No, James Verone isn't crazy. He isn't a career criminal. He didn't rob the bank to get drugs or booze. He didn't do it to get attention or on a lark. James Verone walked into that bank and committed a felony because going to jail was the only way he could receive the health care he needed to survive.
Verone is one man, but he could really be any one of us. He's 59 and well past the point of finding a new career. He was laid off from his 17-year job and, with unemployment hardly a survivable wage, took the first job that came his way. He developed a growth on his chest - the sort of medical condition that could be life-threatening - and earned two ruptured disks in his back, along with problems with his left foot.
After depleting his life savings and realizing he had, literally, nowhere else to turn, Verone committed the crime, hoping he could get the medical care that he so desperately needs.
This is what America has come to? Otherwise honest folks, with no where to turn in life, have to resort to fake-robbing a bank with the hopes they'll be arrested so they can receive medical care?
There is absolutely no reason for an allegedly civilized country, particularly one as wealthy as America, to pass the buck on providing health care for everyone. Yes, everyone: the employed and the unemployed; the sick and the healthy; old and young.
Before you scream "oh no, socialism!!!" stop and consider what you mean by that. How do socialist systems pay for health care? Taxes are collected from businesses and citizens, and a portion of those taxes go to cover the health care costs of everyone in the plan - in other words, everyone in the country.

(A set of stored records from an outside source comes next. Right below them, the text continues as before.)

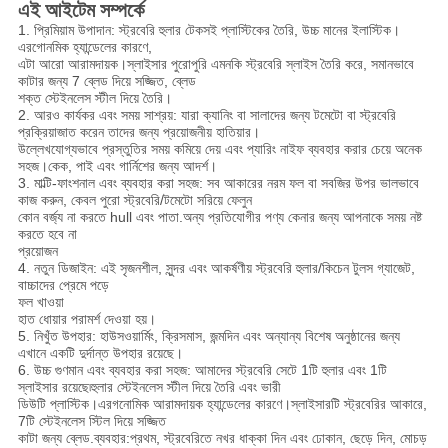
এই আইটেম সম্পর্কে
1. প্রিমিয়াম উপাদান: স্ট্রবেরি হুলার টেকসই প্লাস্টিকের তৈরি, উচ্চ মানের ইলাস্টিক।
এরগোনমিক হ্যান্ডেলের কারণে,
এটা আরো আরামদায়ক।স্লাইসার পুরোপুরি এমনকি স্ট্রবেরি স্লাইস তৈরি করে, সমানভাবে
কাটার জন্য 7 ব্লেড দিয়ে সজ্জিত, ব্লেড
শক্ত স্টেইনলেস স্টীল দিয়ে তৈরি।
2. আরও কার্যকর এবং সময় সাশ্রয়: যারা ক্যানিং বা সালাদের জন্য টমেটো বা স্ট্রবেরি
প্রক্রিয়াজাত করেন তাদের জন্য প্রয়োজনীয় হাতিয়ার।
উল্লেখযোগ্যভাবে প্রস্তুতির সময় কমিয়ে দেয় এবং প্যারিং নাইফ ব্যবহার করার চেয়ে অনেক
সহজ।কেক, পাই এবং গার্নিশের জন্য আদর্শ।
3. মাল্টি-ফাংশনাল এবং ব্যবহার করা সহজ: সব আকারের নরম ফল বা সবজির উপর ভালভাবে
কাজ করুন, কেবল পুরো স্ট্রবেরি/টমেটো সরিয়ে ফেলুন
কোন বর্জ্য না করতে hull এবং পাতা.অন্য প্রতিযোগীর পণ্য কেনার জন্য আপনাকে সময় নষ্ট
করতে হবে না
প্রয়োজন
4. নতুন ডিজাইন: এই সৃজনশীল, সুন্দর এবং আকর্ষণীয় স্ট্রবেরি হুলার/কিচেন টুলস গ্যাজেট,
বাচ্চাদের প্রেমে পড়ে
ফল খাওয়া
হাত ধোয়ার পরামর্শ দেওয়া হয়।
5. নিখুঁত উপহার: হাউসওয়ার্মিং, ক্রিসমাস, জন্মদিন এবং অন্যান্য বিশেষ অনুষ্ঠানের জন্য
এখানে একটি দুর্দান্ত উপহার রয়েছে।
6. উচ্চ গুণমান এবং ব্যবহার করা সহজ: আমাদের স্ট্রবেরি সেটে 1টি হুলার এবং 1টি
স্লাইসার রয়েছে৷হুলার স্টেইনলেস স্টীল দিয়ে তৈরি এবং
ভারী
ডিউটি ​​প্লাস্টিক।এরগনোমিক আরামদায়ক হ্যান্ডেলের কারণে।স্লাইসারটি স্ট্রবেরির আকারে,
7টি স্টেইনলেস স্টিল দিয়ে সজ্জিত
কাটা জন্য ব্লেড.ব্যবহার:প্রথম, স্ট্রবেরিতে নখর ধাক্কা দিন এবং ঢোকান, ছেড়ে দিন, মোচড়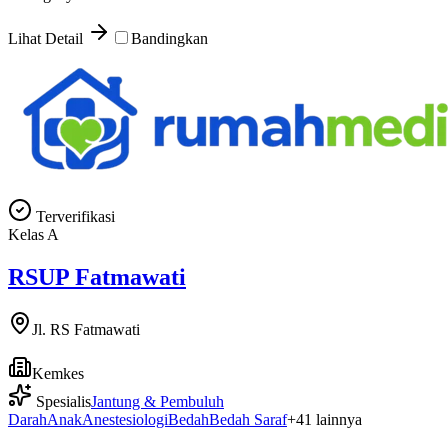
Lihat Detail
Bandingkan
Terverifikasi
Kelas
A
RSUP Fatmawati
Jl. RS Fatmawati
Kemkes
Spesialis
Jantung & Pembuluh
Darah
Anak
Anestesiologi
Bedah
Bedah Saraf
+
41
lainnya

How do health insurance systems pay for health care? Premiums are collected from businesses and employees, and a portion of those premiums go to cover the health care costs of everyone in the plan.

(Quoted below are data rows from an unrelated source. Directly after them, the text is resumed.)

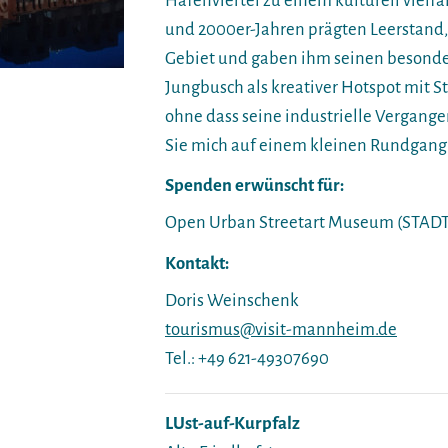
Hafenviertel zu einem kulturell vielfä
und 2000er-Jahren prägten Leerstand,
Gebiet und gaben ihm seinen besonder
Jungbusch als kreativer Hotspot mit S
ohne dass seine industrielle Vergange
Sie mich auf einem kleinen Rundgang d
Spenden erwünscht für:
Open Urban Streetart Museum (STA
Kontakt:
Doris Weinschenk
tourismus@visit-mannheim.de
Tel.: +49 621-49307690
LUst-auf-Kurpfalz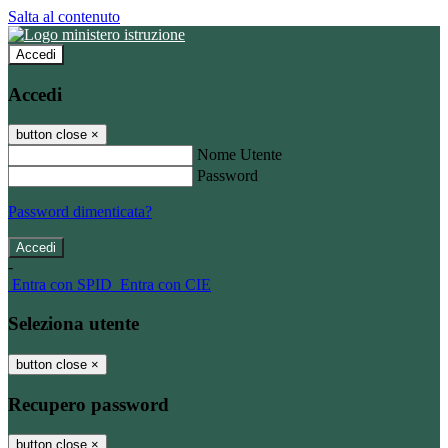
Salta al contenuto
Accedi
Accedi
button close
×
Nome Utente
Password
Password dimenticata?
-
Entra con SPID
Entra con CIE
Seleziona utente
button close
×
Recupero password
button close
×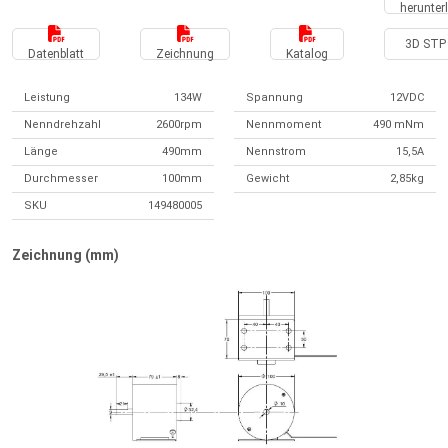
herunter
3D STP 
Datenblatt
Zeichnung
Katalog
Leistung
134W
Spannung
12VDC
Nenndrehzahl
2600rpm
Nennmoment
490 mNm
Länge
490mm
Nennstrom
15,5A
Durchmesser
100mm
Gewicht
2,85kg
SKU
149480005
Zeichnung (mm)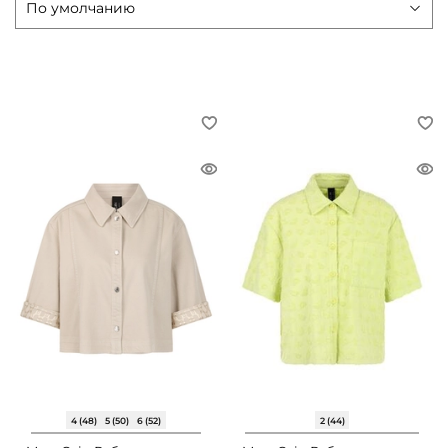
4 (48)
5 (50)
6 (52)
2 (44)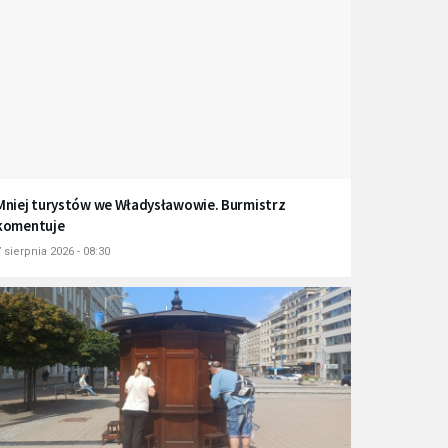
Mniej turystów we Władysławowie. Burmistrz
komentuje
 sierpnia 2026 - 08:30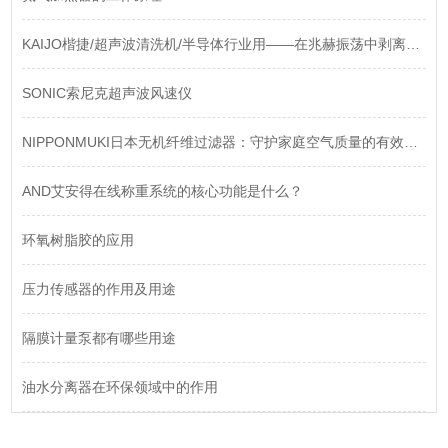
KAIJO楷捷/超声波清洗机/半导体行业用——在兆赫振荡中剥离纳米级污染“幽灵“
SONIC索尼克超声波风速仪
NIPPONMUKI日本无机纤维过滤器：守护家庭空气质量的有效工具
AND艾安得在线称重系统的核心功能是什么？
环氧树脂胶的应用
压力传感器的作用及用途
隔膜计量泵都有哪些用途
油水分离器在环保领域中的作用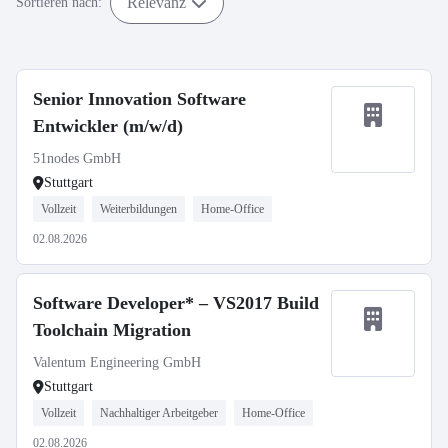
Relevanz
Sortieren nach:
Senior Innovation Software
Entwickler (m/w/d)
51nodes GmbH
Stuttgart
Vollzeit
Weiterbildungen
Home-Office
02.08.2026
Software Developer* – VS2017 Build
Toolchain Migration
Valentum Engineering GmbH
Stuttgart
Vollzeit
Nachhaltiger Arbeitgeber
Home-Office
02.08.2026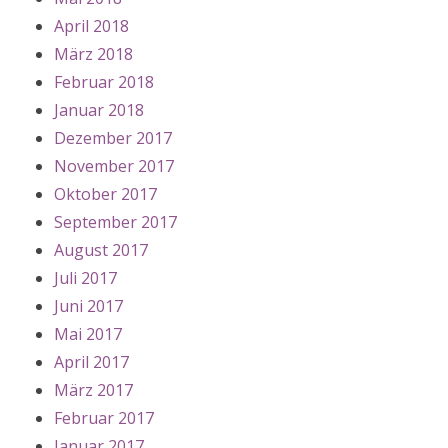
April 2018
März 2018
Februar 2018
Januar 2018
Dezember 2017
November 2017
Oktober 2017
September 2017
August 2017
Juli 2017
Juni 2017
Mai 2017
April 2017
März 2017
Februar 2017
Januar 2017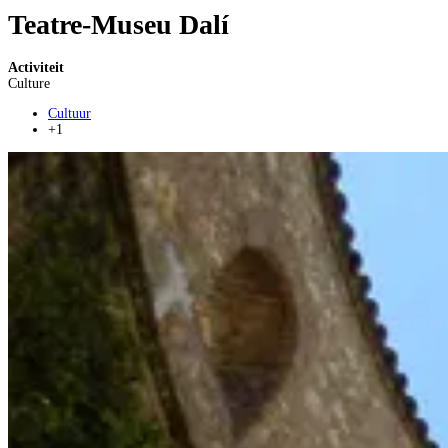
Teatre-Museu Dalí
Activiteit
Culture
Cultuur
+1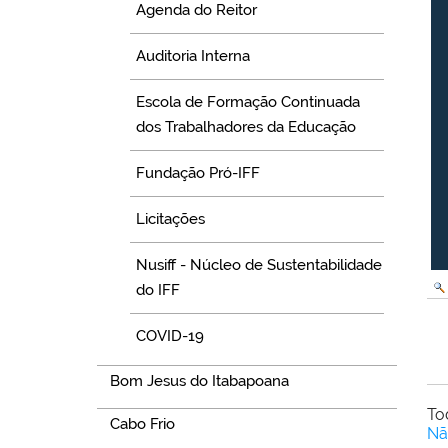
Agenda do Reitor
Auditoria Interna
Escola de Formação Continuada
dos Trabalhadores da Educação
Fundação Pró-IFF
Licitações
Nusiff - Núcleo de Sustentabilidade
do IFF
COVID-19
Bom Jesus do Itabapoana
To
Cabo Frio
Nã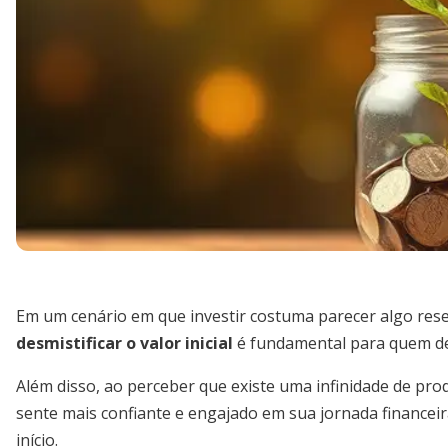
Em um cenário em que investir costuma parecer algo res
desmistificar o valor inicial
é fundamental para quem des
Além disso, ao perceber que existe uma infinidade de pro
sente mais confiante e engajado em sua jornada financei
início.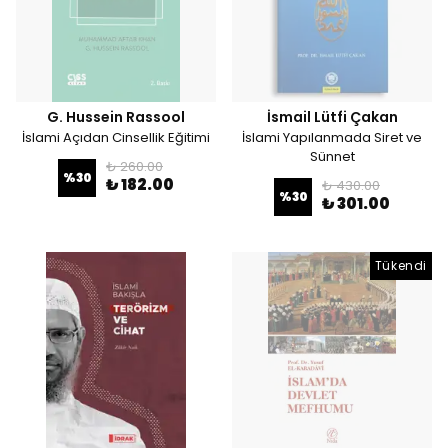
G. Hussein Rassool
İsmail Lütfi Çakan
İslami Açıdan Cinsellik Eğitimi
İslami Yapılanmada Siret ve
Sünnet
₺ 260.00
%
30
₺ 182.00
₺ 430.00
%
30
₺ 301.00
Tükendi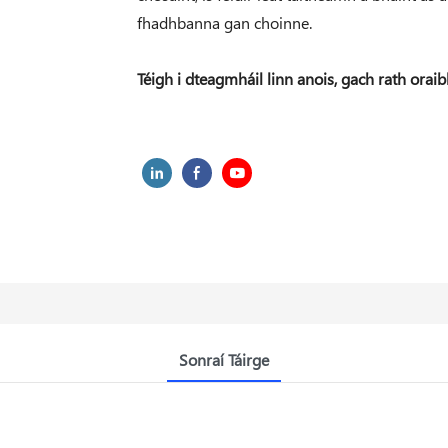
fhadhbanna gan choinne.
Téigh i dteagmháil linn anois, gach rath oraib
Sonraí Táirge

The difference between the two? Socialized care costs less (because it has a much larger pool of people to draw from), covers everyone at all times, and prevents people from purposefully committing crimes to get treated. Insurance systems ARE socialized systems, except they don't cover everyone and allow a corporation - and entity that neither receives nor provides the medical treatment - to skim a profit off the top.
In what sort of twisted mind is that the rational way to provide medical care? It's not like the marketplace can rationally set prices for health care. A dying man has no ability to check prices and compare services before deciding which hospital he'll take his heart attack to.

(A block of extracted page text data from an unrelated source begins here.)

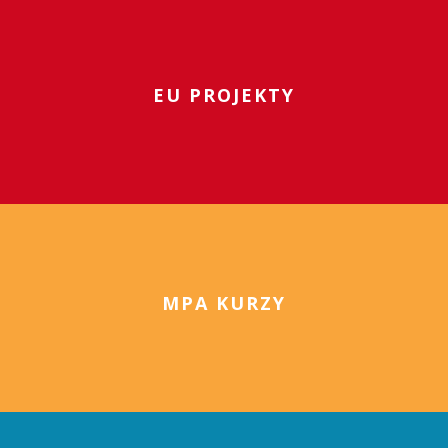
EU PROJEKTY
MPA KURZY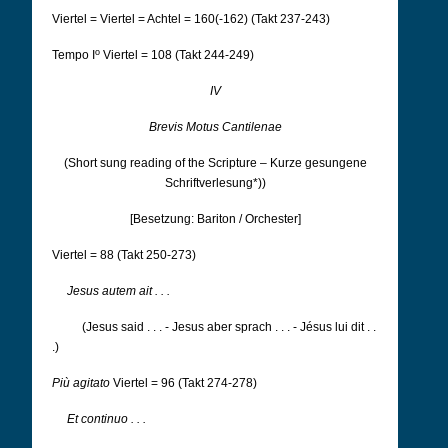
Viertel = Viertel = Achtel = 160(-162) (Takt 237-243)
o
Tempo I
Viertel = 108 (Takt 244-249)
IV
Brevis Motus Cantilenae
(
Short sung reading of the Scripture –
Kurze gesungene
Schriftverlesung*))
[Besetzung: Bariton / Orchester]
Viertel = 88 (Takt 250-273)
Jesus autem ait . . .
(Jesus said . . . - Jesus aber sprach . . . - Jésus lui dit . .
.)
Più agitato
Viertel = 96 (Takt 274-278)
Et continuo . . .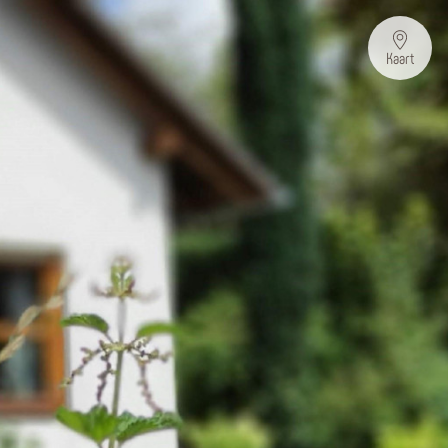
Kaart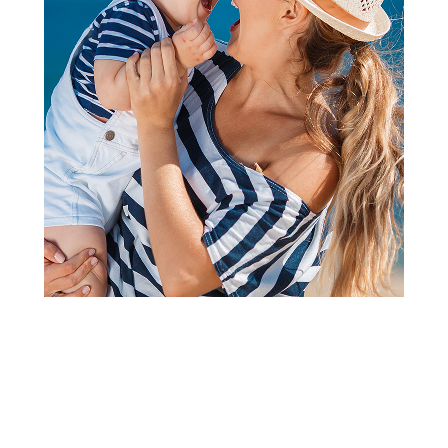
2
1
Vozila igračke
Gradski autobus MAN Lion
Šifra proizvoda:
A013633
Barkod:
4006874037346
Šifra modela:
A013633
Visina popusta uz loyality karticu zavisi od nivoa
članstva u Aksa klubu.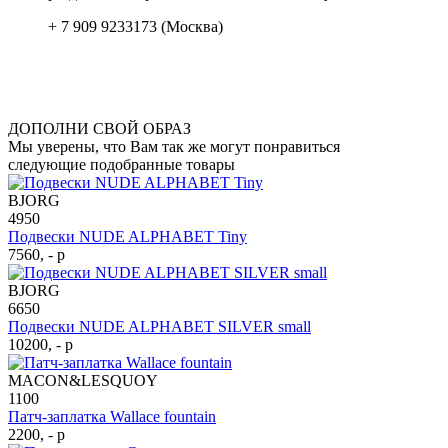
+ 7 909 9233173 (Москва)
ДОПОЛНИ СВОЙ ОБРАЗ
Мы уверены, что Вам так же могут понравиться
следующие подобранные товары
BJORG
4950
Подвески NUDE ALPHABET Tiny
7560, - р
BJORG
6650
Подвески NUDE ALPHABET SILVER small
10200, - р
MACON&LESQUOY
1100
Патч-заплатка Wallace fountain
2200, - р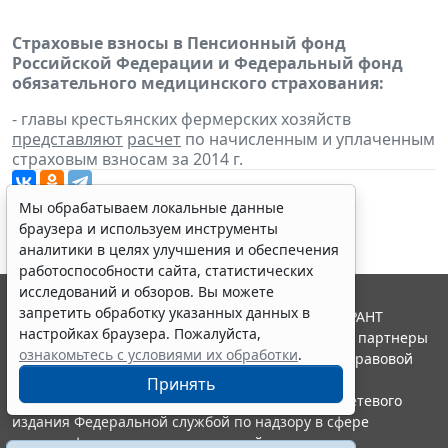
Страховые взносы в Пенсионный фонд
Российской Федерации и Федеральный фонд
обязательного медицинского страхования:
- главы крестьянских фермерских хозяйств
представляют
расчет
по начисленным и уплаченным
страховым взносам за 2014 г.
Мы обрабатываем локальные данные
браузера и используем инструменты
аналитики в целях улучшения и обеспечения
работоспособности сайта, статистических
исследований и обзоров. Вы можете
запретить обработку указанных данных в
© ООО "НПП "ГАРАНТ-СЕРВИС", 2026. Система ГАРАНТ
настройках браузера. Пожалуйста,
выпускается с 1990 года. Компания "Гарант" и ее партнеры
ознакомьтесь с условиями их обработки
.
являются участниками Российской ассоциации правовой
информации ГАРАНТ.
Принять
Портал ГАРАНТ.РУ зарегистрирован в качестве сетевого
издания Федеральной службой по надзору в сфере
связи,информационных технологий и массовых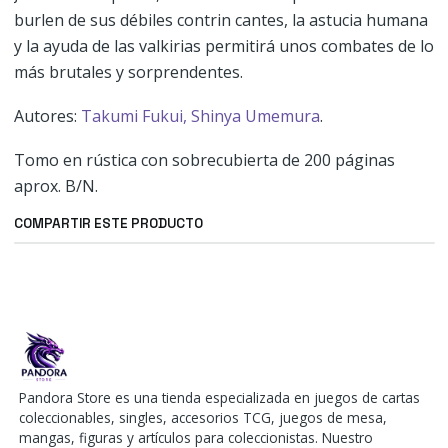
burlen de sus débiles contrin cantes, la astucia humana
y la ayuda de las valkirias permitirá unos combates de lo
más brutales y sorprendentes.
Autores:
Takumi Fukui,
Shinya Umemura
.
Tomo en rústica con sobrecubierta de 200 páginas
aprox. B/N.
COMPARTIR ESTE PRODUCTO
Pandora Store es una tienda especializada en juegos de cartas
coleccionables, singles, accesorios TCG, juegos de mesa,
mangas, figuras y artículos para coleccionistas. Nuestro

Chemotherapy cannot wait for patients to decide if they want to upgrade to the premium service that ABC Cancer, Inc is offering, or if they'll settle for the basic package. Health care is not cable TV and cannot be solved with these over-simplified market solutions. Anyone who tells you otherwise is a liar, a fraud, or a charlatan - and perhaps a moron. (I would bet on "moron".)
At some point, Americans need to grow up and accept that providing single-payer, government-paid health care for the entire country is not only mandatory - it is the only morally acceptable choice.